▼
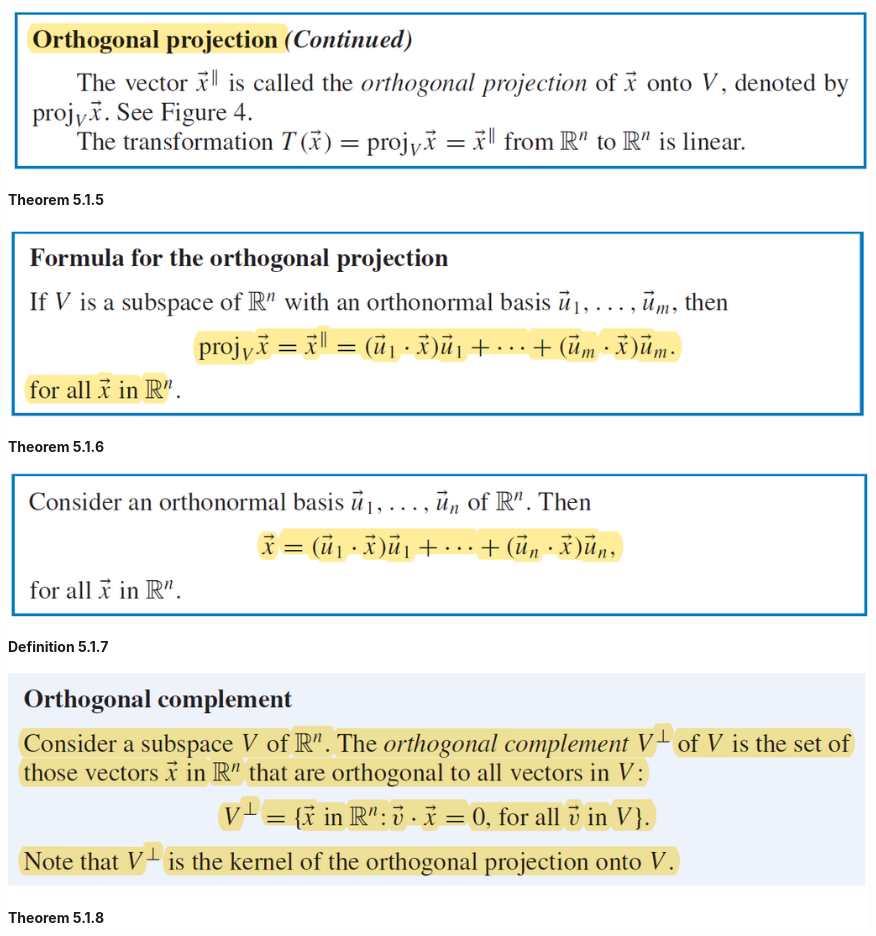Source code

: ![](./attachments/image-20211101141759685.png)

**Theorem 5.1.5**

![](./attachments/image-20211101141959752.png)

**Theorem 5.1.6**

![](./attachments/image-20211101142207462.png)

**Definition 5.1.7**

![](./attachments/image-20211101142305796.png)

**Theorem 5.1.8**
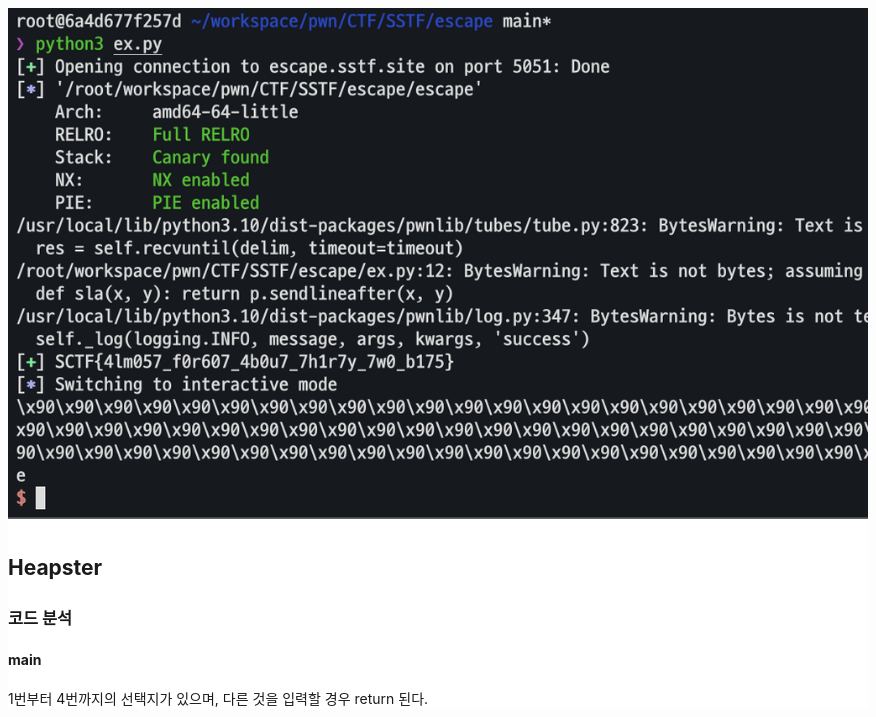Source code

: ![2](/assets/img/2023-11-24-SSTF2023-pwnable-write-up.md/2.png)



## Heapster



### 코드 분석



#### main


1번부터 4번까지의 선택지가 있으며, 다른 것을 입력할 경우 return 된다.

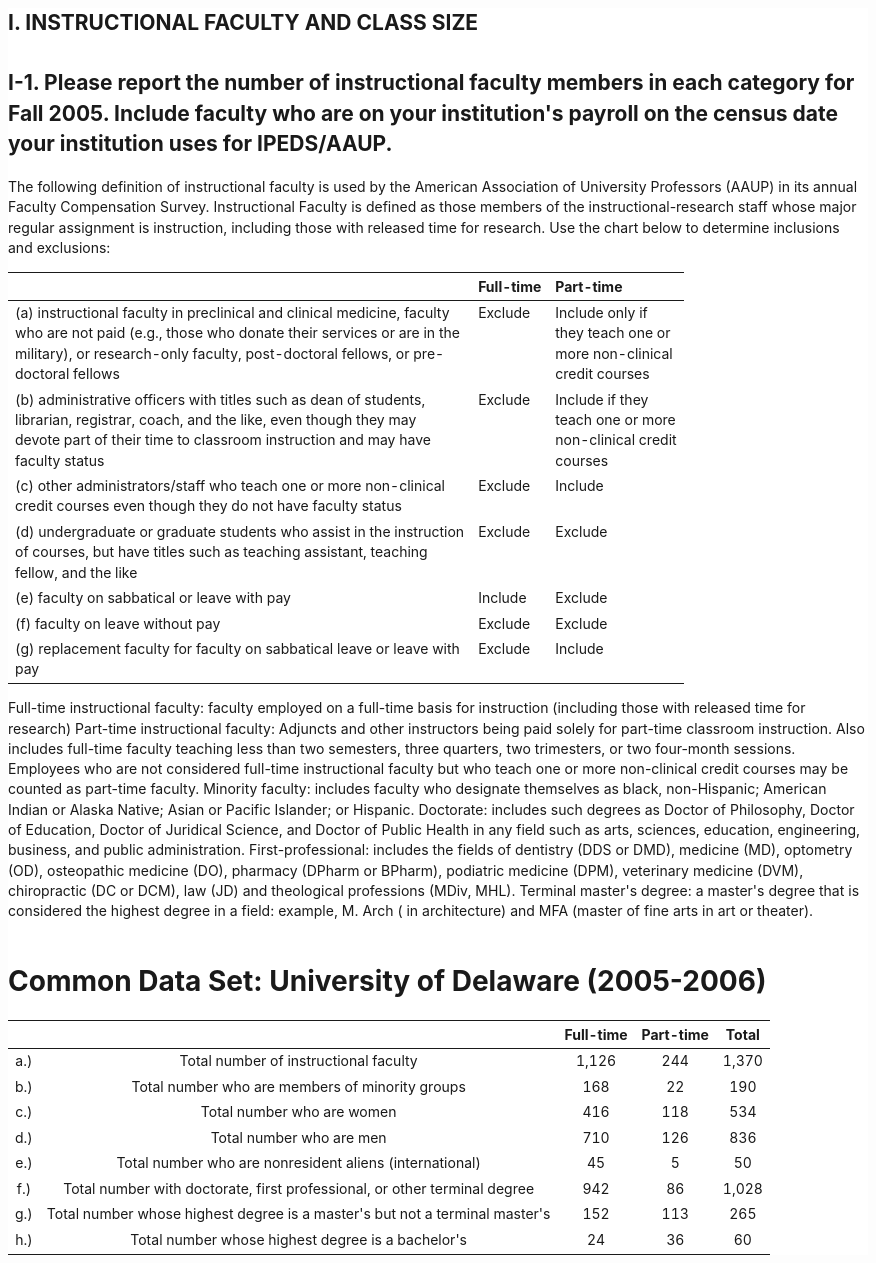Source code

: ## I. INSTRUCTIONAL FACULTY AND CLASS SIZE

## I-1. Please report the number of instructional faculty members in each category for Fall 2005. Include faculty who are on your institution's payroll on the census date your institution uses for IPEDS/AAUP.

The following definition of instructional faculty is used by the American Association of University Professors (AAUP) in its annual Faculty Compensation Survey. Instructional Faculty is defined as those members of the instructional-research staff whose major regular assignment is instruction, including those with released time for research. Use the chart below to determine inclusions and exclusions:

|  | Full-time | Part-time |
| :-- | :-- | :-- |
| (a) instructional faculty in preclinical and clinical medicine, faculty <br> who are not paid (e.g., those who donate their services or are in the <br> military), or research-only faculty, post-doctoral fellows, or pre- <br> doctoral fellows | Exclude | Include only if <br> they teach one or <br> more non-clinical <br> credit courses |
| (b) administrative officers with titles such as dean of students, <br> librarian, registrar, coach, and the like, even though they may <br> devote part of their time to classroom instruction and may have <br> faculty status | Exclude | Include if they <br> teach one or more <br> non-clinical credit <br> courses |
| (c) other administrators/staff who teach one or more non-clinical <br> credit courses even though they do not have faculty status | Exclude | Include |
| (d) undergraduate or graduate students who assist in the instruction <br> of courses, but have titles such as teaching assistant, teaching <br> fellow, and the like | Exclude | Exclude |
| (e) faculty on sabbatical or leave with pay | Include | Exclude |
| (f) faculty on leave without pay | Exclude | Exclude |
| (g) replacement faculty for faculty on sabbatical leave or leave with <br> pay | Exclude | Include |

Full-time instructional faculty: faculty employed on a full-time basis for instruction (including those with released time for research)
Part-time instructional faculty: Adjuncts and other instructors being paid solely for part-time classroom instruction. Also includes full-time faculty teaching less than two semesters, three quarters, two trimesters, or two four-month sessions. Employees who are not considered full-time instructional faculty but who teach one or more non-clinical credit courses may be counted as part-time faculty.
Minority faculty: includes faculty who designate themselves as black, non-Hispanic; American Indian or Alaska Native; Asian or Pacific Islander; or Hispanic.
Doctorate: includes such degrees as Doctor of Philosophy, Doctor of Education, Doctor of Juridical Science, and Doctor of Public Health in any field such as arts, sciences, education, engineering, business, and public administration.
First-professional: includes the fields of dentistry (DDS or DMD), medicine (MD), optometry (OD), osteopathic medicine (DO), pharmacy (DPharm or BPharm), podiatric medicine (DPM), veterinary medicine (DVM), chiropractic (DC or DCM), law (JD) and theological professions (MDiv, MHL).
Terminal master's degree: a master's degree that is considered the highest degree in a field: example, M. Arch ( in architecture) and MFA (master of fine arts in art or theater).
# Common Data Set: University of Delaware (2005-2006) 

|  |  | Full-time | Part-time | Total |
| :--: | :--: | :--: | :--: | :--: |
| a.) | Total number of instructional faculty | 1,126 | 244 | 1,370 |
| b.) | Total number who are members of minority groups | 168 | 22 | 190 |
| c.) | Total number who are women | 416 | 118 | 534 |
| d.) | Total number who are men | 710 | 126 | 836 |
| e.) | Total number who are nonresident aliens (international) | 45 | 5 | 50 |
| f.) | Total number with doctorate, first professional, or other terminal degree | 942 | 86 | 1,028 |
| g.) | Total number whose highest degree is a master's but not a terminal master's | 152 | 113 | 265 |
| h.) | Total number whose highest degree is a bachelor's | 24 | 36 | 60 |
▲
Copy out word for word the lines of the listing between the line holding "AND CLASS SIZE" and the line holding "The following definition", inclusive.

(Task response):
: ## I. INSTRUCTIONAL FACULTY AND CLASS SIZE

## I-1. Please report the number of instructional faculty members in each category for Fall 2005. Include faculty who are on your institution's payroll on the census date your institution uses for IPEDS/AAUP.

The following definition of instructional faculty is used by the American Association of University Professors (AAUP) in its annual Faculty Compensation Survey. Instructional Faculty is defined as those members of the instructional-research staff whose major regular assignment is instruction, including those with released time for research. Use the chart below to determine inclusions and exclusions:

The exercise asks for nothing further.